• **Exercise prompt**
From the first line to the last, repeat the records exactly and skip the pictures.

━━━ Data for this exercise ━━━

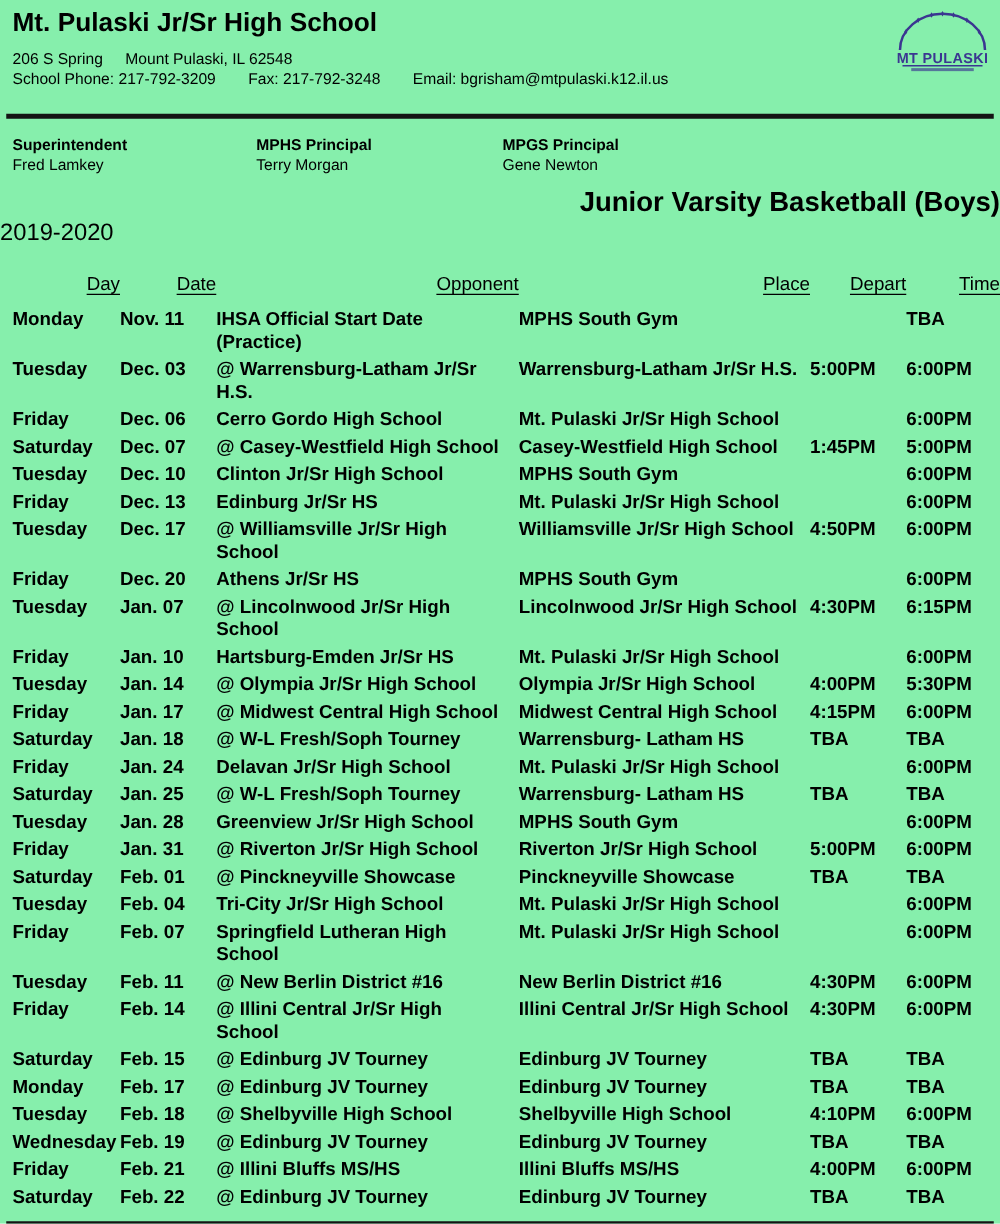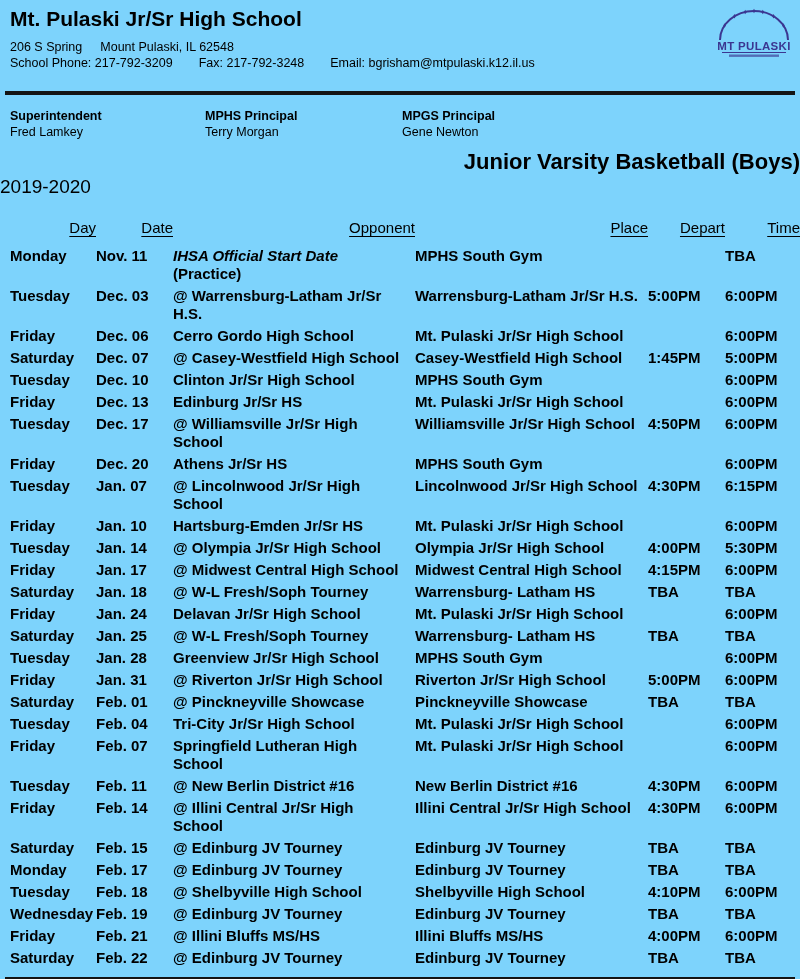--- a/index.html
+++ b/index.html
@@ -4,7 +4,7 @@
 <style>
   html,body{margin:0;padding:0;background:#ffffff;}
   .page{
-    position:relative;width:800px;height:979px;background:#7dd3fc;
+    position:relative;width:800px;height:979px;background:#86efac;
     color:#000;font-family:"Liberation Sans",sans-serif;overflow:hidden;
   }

━━━

• **Exercise result**
--- a/index.html
+++ b/index.html
@@ -4,7 +4,7 @@
 <style>
   html,body{margin:0;padding:0;background:#ffffff;}
   .page{
-    position:relative;width:800px;height:979px;background:#7dd3fc;
+    position:relative;width:800px;height:979px;background:#86efac;
     color:#000;font-family:"Liberation Sans",sans-serif;overflow:hidden;
   }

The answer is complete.